I’m usually left off the shared job duties. In the first few months of Caden’s reign after Alpha Dempsey passed away, every job I was put on ended up causing a disruption because people either didn’t want to be around me or they got aggressive to assert their dominant rank over me so I’d known my place was at the bottom of the hierarchy. I didn’t dare go to Caden to tell him how the workloads were dumped on me or that I never received my cut of payment. Eventually, my name stopped appearing on the roster.

“Enough yapping, get to work or you’ll be explaining to Alpha Blackburn why breakfast is delayed,” Alma grouses.

I sigh, taking over the abandoned pan of sizzling bacon. When the rush slows down, I’ll talk to Alma about the honey I want. Taryn chats my ear off. Despite being one of the few packmates to remain friendly, it’s more than she’s spoken to me in seven years. I don’t hate it.
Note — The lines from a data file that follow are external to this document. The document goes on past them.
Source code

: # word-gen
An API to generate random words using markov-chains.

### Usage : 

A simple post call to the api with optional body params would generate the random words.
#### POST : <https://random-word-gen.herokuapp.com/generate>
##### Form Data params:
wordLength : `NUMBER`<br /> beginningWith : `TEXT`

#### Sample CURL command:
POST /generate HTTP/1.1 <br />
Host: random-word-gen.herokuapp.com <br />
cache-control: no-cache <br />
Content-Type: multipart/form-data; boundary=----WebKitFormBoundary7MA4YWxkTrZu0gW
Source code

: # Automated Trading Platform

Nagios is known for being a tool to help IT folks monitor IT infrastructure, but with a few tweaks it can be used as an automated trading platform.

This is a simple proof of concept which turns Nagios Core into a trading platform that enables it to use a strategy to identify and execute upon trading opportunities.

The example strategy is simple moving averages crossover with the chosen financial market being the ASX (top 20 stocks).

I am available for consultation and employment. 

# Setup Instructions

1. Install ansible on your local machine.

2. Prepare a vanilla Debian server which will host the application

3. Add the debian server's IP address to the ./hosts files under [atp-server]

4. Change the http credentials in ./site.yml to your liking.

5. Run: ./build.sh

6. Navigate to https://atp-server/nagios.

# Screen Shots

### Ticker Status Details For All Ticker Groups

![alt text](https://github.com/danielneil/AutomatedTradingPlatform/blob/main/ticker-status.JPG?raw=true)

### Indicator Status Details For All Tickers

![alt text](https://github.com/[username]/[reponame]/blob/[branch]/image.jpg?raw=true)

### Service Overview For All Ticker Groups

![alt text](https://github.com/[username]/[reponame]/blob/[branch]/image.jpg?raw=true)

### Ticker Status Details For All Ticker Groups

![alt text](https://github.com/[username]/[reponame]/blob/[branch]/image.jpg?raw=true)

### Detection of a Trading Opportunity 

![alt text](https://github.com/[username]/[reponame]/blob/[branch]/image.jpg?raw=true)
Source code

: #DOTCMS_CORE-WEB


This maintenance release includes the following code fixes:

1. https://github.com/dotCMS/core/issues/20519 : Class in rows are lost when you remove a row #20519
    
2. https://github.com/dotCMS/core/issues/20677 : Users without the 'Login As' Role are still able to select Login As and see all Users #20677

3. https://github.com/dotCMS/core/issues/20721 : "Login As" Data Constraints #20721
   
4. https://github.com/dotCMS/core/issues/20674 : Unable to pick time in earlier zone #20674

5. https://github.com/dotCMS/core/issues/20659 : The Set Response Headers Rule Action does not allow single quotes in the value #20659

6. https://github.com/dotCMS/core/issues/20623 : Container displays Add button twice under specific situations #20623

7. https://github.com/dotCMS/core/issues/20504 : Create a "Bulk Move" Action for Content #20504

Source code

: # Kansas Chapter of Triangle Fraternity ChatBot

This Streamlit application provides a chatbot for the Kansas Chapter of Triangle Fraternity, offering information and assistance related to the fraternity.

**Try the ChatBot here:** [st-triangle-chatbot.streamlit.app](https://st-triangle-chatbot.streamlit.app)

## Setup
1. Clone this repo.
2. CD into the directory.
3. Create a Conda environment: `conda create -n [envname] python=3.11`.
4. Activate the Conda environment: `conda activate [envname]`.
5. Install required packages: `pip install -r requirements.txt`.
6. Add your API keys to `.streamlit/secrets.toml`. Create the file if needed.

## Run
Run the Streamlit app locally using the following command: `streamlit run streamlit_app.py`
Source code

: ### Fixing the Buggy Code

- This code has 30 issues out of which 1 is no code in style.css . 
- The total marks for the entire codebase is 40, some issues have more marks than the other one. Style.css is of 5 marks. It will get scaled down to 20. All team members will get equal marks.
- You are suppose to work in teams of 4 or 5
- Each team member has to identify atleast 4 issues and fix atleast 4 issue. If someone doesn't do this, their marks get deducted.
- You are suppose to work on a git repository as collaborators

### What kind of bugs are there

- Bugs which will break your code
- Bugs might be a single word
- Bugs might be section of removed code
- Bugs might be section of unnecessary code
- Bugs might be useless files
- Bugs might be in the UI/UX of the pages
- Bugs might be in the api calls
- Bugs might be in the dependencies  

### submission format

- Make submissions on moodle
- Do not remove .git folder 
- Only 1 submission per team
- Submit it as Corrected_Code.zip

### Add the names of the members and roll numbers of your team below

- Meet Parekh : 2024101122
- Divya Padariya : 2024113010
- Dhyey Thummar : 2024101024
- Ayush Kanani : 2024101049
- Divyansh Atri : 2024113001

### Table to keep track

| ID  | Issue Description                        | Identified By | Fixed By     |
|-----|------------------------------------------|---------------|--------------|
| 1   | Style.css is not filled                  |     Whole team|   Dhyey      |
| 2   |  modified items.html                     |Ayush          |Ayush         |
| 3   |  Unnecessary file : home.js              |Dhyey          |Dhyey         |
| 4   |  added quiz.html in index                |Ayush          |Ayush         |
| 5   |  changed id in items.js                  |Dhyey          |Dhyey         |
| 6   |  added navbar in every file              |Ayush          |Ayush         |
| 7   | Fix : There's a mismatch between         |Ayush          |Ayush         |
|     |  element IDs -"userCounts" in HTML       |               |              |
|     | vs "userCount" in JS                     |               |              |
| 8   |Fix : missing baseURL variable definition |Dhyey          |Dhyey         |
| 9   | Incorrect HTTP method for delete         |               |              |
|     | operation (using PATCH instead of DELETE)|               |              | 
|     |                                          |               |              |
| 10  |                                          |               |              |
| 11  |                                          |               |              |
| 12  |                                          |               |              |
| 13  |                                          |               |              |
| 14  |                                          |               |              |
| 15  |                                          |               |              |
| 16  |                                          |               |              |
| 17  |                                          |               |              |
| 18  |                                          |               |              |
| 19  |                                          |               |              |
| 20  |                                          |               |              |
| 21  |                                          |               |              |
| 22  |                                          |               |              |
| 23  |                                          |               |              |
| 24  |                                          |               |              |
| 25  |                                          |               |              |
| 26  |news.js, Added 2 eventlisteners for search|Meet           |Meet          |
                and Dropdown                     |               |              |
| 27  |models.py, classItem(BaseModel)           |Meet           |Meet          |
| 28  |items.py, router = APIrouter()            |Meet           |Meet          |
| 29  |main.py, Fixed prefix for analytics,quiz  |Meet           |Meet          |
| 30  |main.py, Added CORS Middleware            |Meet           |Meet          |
“You’re burning that,” I point out.

She spares the charring eggs an uninterested glance. “Feed them to Tobin. He’ll eat anything.”

“Can I just—?” I take her spatula and scrape the well-done eggs into a serving dish.

Unlike times in the past where it was clear all the work was being forced on me, this isn’t so bad. She’s still helping, I just take over when she loses track of the task.